§ Text:
──────

Mit Johannes Ohlinger ist bei dem Aachener Maschinenbauer Schumag die Tugend der Sparsamkeit eingezogen. Der 60-jährige Alleinvorstand schaltet in den leeren Büros des Verwaltungsgebäudes abends das Licht aus. Als Dienstwagen fährt er einen Hyundai. Jeder soll sehen, dass es mit der Verschwendungssucht bei der Schumag AG vorbei ist.

Die Zeichen, die Ohlinger zu setzen versucht, sind überfällig. Denn das 1830 gegründete Traditionsunternehmen, das mit Präzisionsteilen made in Germany wirbt, ist in Nöten. Der Mittelständler mit 49 Millionen Euro Umsatz und rund 660 Beschäftigten schreibt seit fünf Jahren Verlust. Vor einem Jahr teilte Ohlinger den Aktionären mit, dass die Hälfte des Grundkapitals verbraucht ist.

──────

§ Angezeigte Einträge:

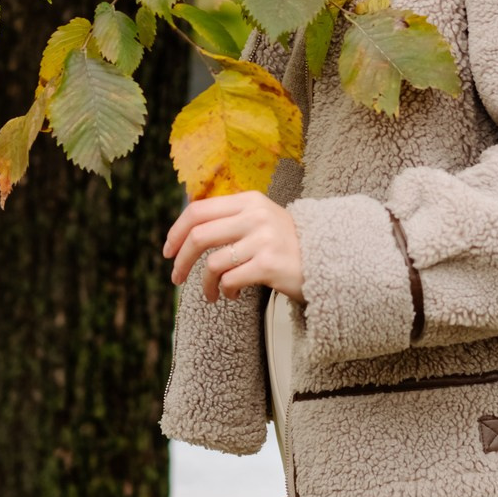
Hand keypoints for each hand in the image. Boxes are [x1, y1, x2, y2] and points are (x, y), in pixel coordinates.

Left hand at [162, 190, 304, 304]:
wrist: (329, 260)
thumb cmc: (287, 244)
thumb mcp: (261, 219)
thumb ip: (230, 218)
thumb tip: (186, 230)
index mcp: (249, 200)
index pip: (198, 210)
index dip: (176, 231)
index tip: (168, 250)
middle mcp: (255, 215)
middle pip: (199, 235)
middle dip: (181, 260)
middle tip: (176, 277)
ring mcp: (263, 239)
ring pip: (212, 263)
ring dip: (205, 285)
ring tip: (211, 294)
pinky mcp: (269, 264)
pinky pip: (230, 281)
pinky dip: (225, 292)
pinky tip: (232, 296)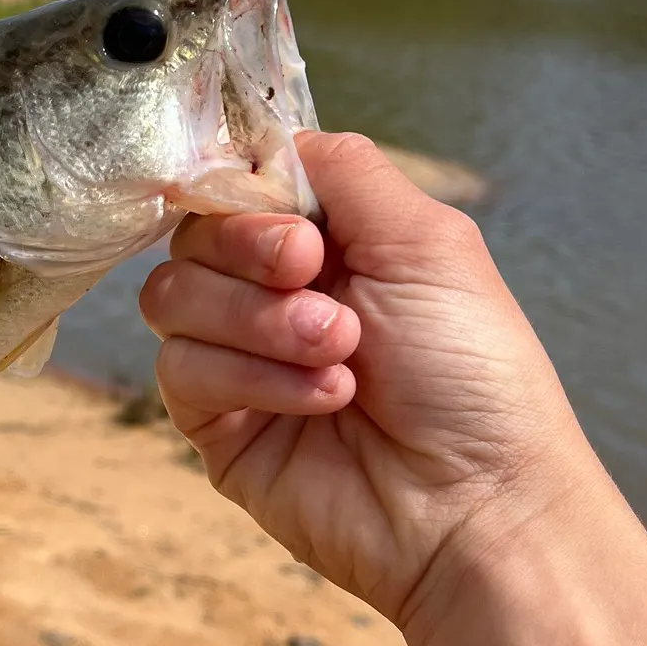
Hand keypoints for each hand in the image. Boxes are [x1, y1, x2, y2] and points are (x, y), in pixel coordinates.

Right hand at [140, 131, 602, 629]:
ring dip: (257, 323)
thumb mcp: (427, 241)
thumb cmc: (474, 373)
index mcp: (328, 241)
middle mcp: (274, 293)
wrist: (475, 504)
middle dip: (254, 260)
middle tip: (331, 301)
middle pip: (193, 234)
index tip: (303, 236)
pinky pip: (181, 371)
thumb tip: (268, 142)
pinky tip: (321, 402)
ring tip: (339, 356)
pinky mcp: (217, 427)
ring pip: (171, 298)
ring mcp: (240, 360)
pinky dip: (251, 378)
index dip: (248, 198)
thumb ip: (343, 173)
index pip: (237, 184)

──────

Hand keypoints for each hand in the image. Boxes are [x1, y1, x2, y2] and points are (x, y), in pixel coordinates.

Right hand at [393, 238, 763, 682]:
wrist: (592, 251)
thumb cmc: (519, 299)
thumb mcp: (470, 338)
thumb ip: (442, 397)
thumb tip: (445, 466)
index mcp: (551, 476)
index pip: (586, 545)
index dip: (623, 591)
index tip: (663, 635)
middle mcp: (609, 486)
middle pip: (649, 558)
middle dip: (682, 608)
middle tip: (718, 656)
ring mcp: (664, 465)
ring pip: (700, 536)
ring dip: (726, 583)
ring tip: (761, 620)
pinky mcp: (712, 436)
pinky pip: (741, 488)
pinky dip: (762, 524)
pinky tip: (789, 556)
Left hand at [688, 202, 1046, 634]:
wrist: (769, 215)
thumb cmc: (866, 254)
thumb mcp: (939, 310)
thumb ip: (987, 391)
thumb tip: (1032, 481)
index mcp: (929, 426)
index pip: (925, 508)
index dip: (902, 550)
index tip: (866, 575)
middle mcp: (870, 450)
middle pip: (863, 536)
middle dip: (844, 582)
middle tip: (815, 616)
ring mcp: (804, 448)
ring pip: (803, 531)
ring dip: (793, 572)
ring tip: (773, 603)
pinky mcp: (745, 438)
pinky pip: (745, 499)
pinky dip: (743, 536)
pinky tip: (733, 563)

──────

§ Zu erledigende Aufgaben:
1. Nenne alle Zahlen, die im Text über Schumag in Ziffern geschrieben sind.
2. Gib aus dem Text über Schumag den Abschnitt von „Mit Johannes Ohlinger“ bis „Grundkapitals verbraucht ist.“ wortgetreu wieder.

§ Lösungen:
1. 60, 1830, 49, 660

2.
Mit Johannes Ohlinger ist bei dem Aachener Maschinenbauer Schumag die Tugend der Sparsamkeit eingezogen. Der 60-jährige Alleinvorstand schaltet in den leeren Büros des Verwaltungsgebäudes abends das Licht aus. Als Dienstwagen fährt er einen Hyundai. Jeder soll sehen, dass es mit der Verschwendungssucht bei der Schumag AG vorbei ist.

Die Zeichen, die Ohlinger zu setzen versucht, sind überfällig. Denn das 1830 gegründete Traditionsunternehmen, das mit Präzisionsteilen made in Germany wirbt, ist in Nöten. Der Mittelständler mit 49 Millionen Euro Umsatz und rund 660 Beschäftigten schreibt seit fünf Jahren Verlust. Vor einem Jahr teilte Ohlinger den Aktionären mit, dass die Hälfte des Grundkapitals verbraucht ist.